Instruções da tarefa ->
Reproduza o trecho do parecer jurídico que começa em "PARECER : Nº" e termina em "da Câmara Municipal.".

Câmara de Vereadores de Guaíba

PARECER JURÍDICO

PROCESSO : Projeto de Lei do Legislativo n.º 018/2019
PROPONENTE : Ver. Manoel Eletricista
     
PARECER : Nº 042/2019
REQUERENTE : #REQUERENTE#

" Altera a redação, acrescenta alíneas “a”, “b” e “c” e parágrafo único no art. 26 da Lei nº 1027, de 26 de dezembro de 1990"

1. Relatório:

Veio ao exame desta Procuradoria o Projeto de Lei nº 018/2019, apresentado pelo Vereador Manoel Eletricista, que “Altera a redação, acrescenta alíneas “a”, “b” e “c” e parágrafo único no art. 26 da Lei nº 1027, de 26 de dezembro de 1990”. A proposta foi encaminhada à Procuradoria para análise nos termos do artigo 105 do Regimento Interno da Câmara Municipal.

2. Parecer:

Preliminarmente, constata-se que a proposição encontra respaldo no que diz respeito à autonomia e à competência legislativo do Município, insculpidas no artigo 18 da Constituição Federal de 1988, que garante a autonomia a este ente e no artigo 30 da CF/88, que garante a autoadministração e a autolegislação, contemplando o conjunto de competências materiais e legislativas previstas na Constituição Federal para os Municípios:

Art. 30. Compete aos Municípios:

I - legislar sobre assuntos de interesse local;

II - suplementar a legislação federal e a estadual no que couber;

III - instituir e arrecadar os tributos de sua competência, bem como aplicar suas rendas, sem prejuízo da obrigatoriedade de prestar contas e publicar balancetes nos prazos fixados em lei;

III - instituir e arrecadar os tributos de sua competência, bem como aplicar suas rendas, sem prejuízo da obrigatoriedade de prestar contas e publicar balancetes nos prazos fixados em lei;

IV - criar, organizar e suprimir distritos, observada a legislação estadual;

V - organizar e prestar, diretamente ou sob regime de concessão ou permissão, os serviços públicos de interesse local, incluído o de transporte coletivo, que tem caráter essencial;

VI - manter, com a cooperação técnica e financeira da União e do Estado, programas de educação infantil e de ensino fundamental; (Redação dada pela Emenda Constitucional nº 53, de 2006)

VII - prestar, com a cooperação técnica e financeira da União e do Estado, serviços de atendimento à saúde da população;

VIII - promover, no que couber, adequado ordenamento territorial, mediante planejamento e controle do uso, do parcelamento e da ocupação do solo urbano;

 IX - promover a proteção do patrimônio histórico-cultural local, observada a legislação e a ação fiscalizadora federal e estadual.

Bloco de dados ->
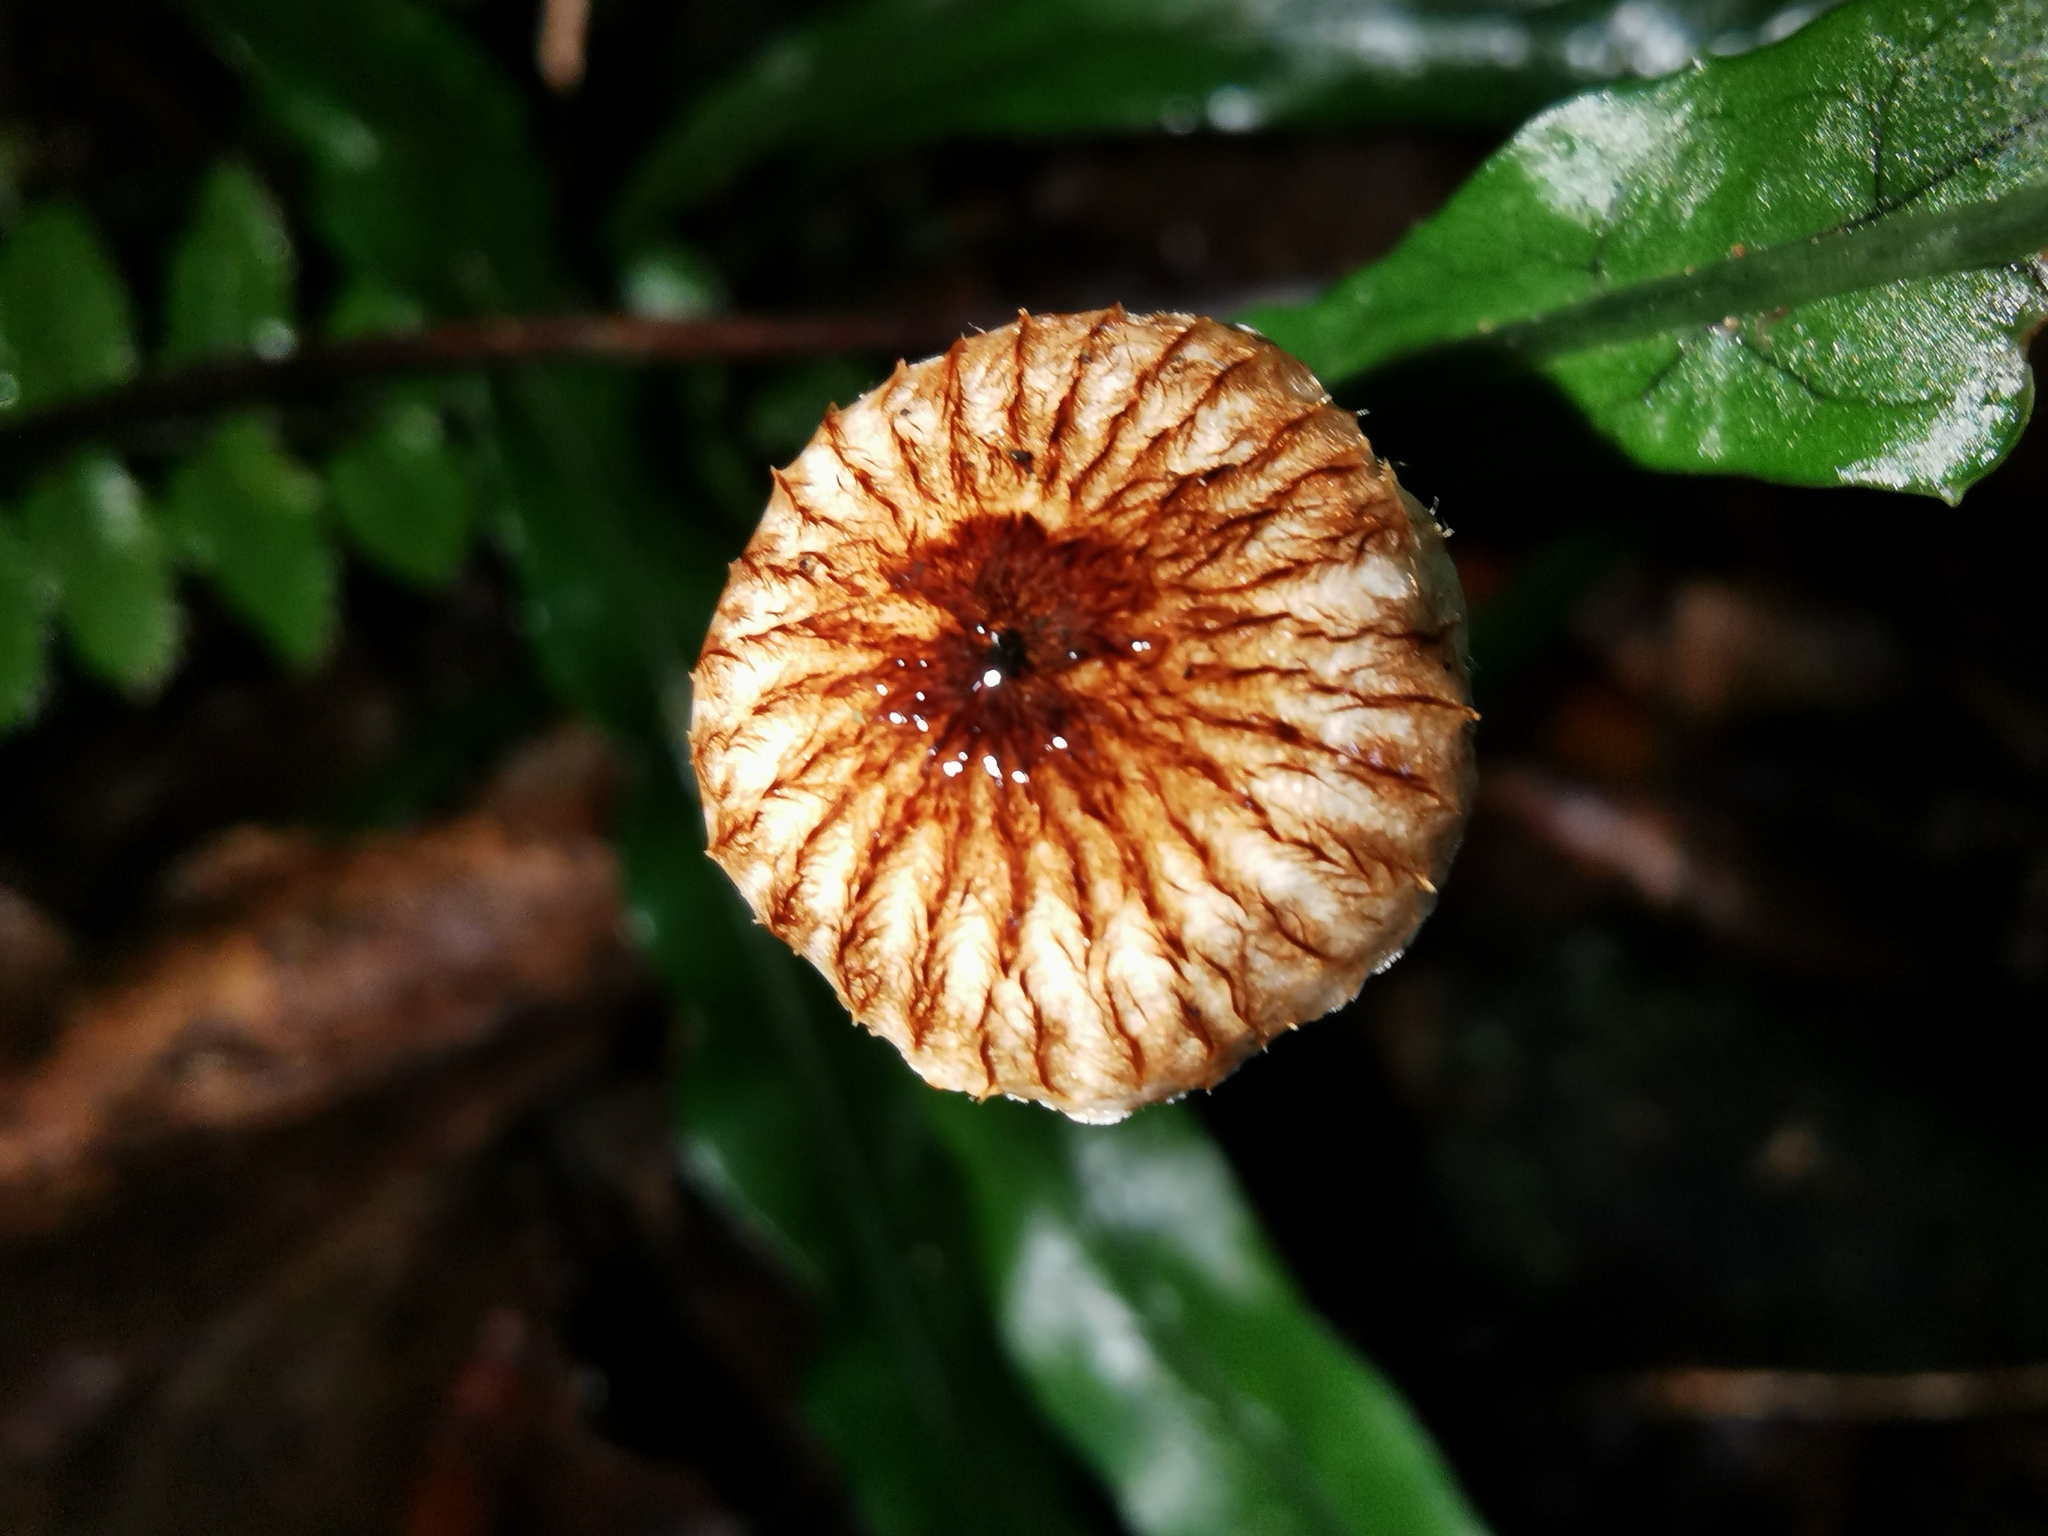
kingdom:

Resultado do exercício ->
PARECER : Nº 042/2019
REQUERENTE : #REQUERENTE#

" Altera a redação, acrescenta alíneas “a”, “b” e “c” e parágrafo único no art. 26 da Lei nº 1027, de 26 de dezembro de 1990"

1. Relatório:

Veio ao exame desta Procuradoria o Projeto de Lei nº 018/2019, apresentado pelo Vereador Manoel Eletricista, que “Altera a redação, acrescenta alíneas “a”, “b” e “c” e parágrafo único no art. 26 da Lei nº 1027, de 26 de dezembro de 1990”. A proposta foi encaminhada à Procuradoria para análise nos termos do artigo 105 do Regimento Interno da Câmara Municipal.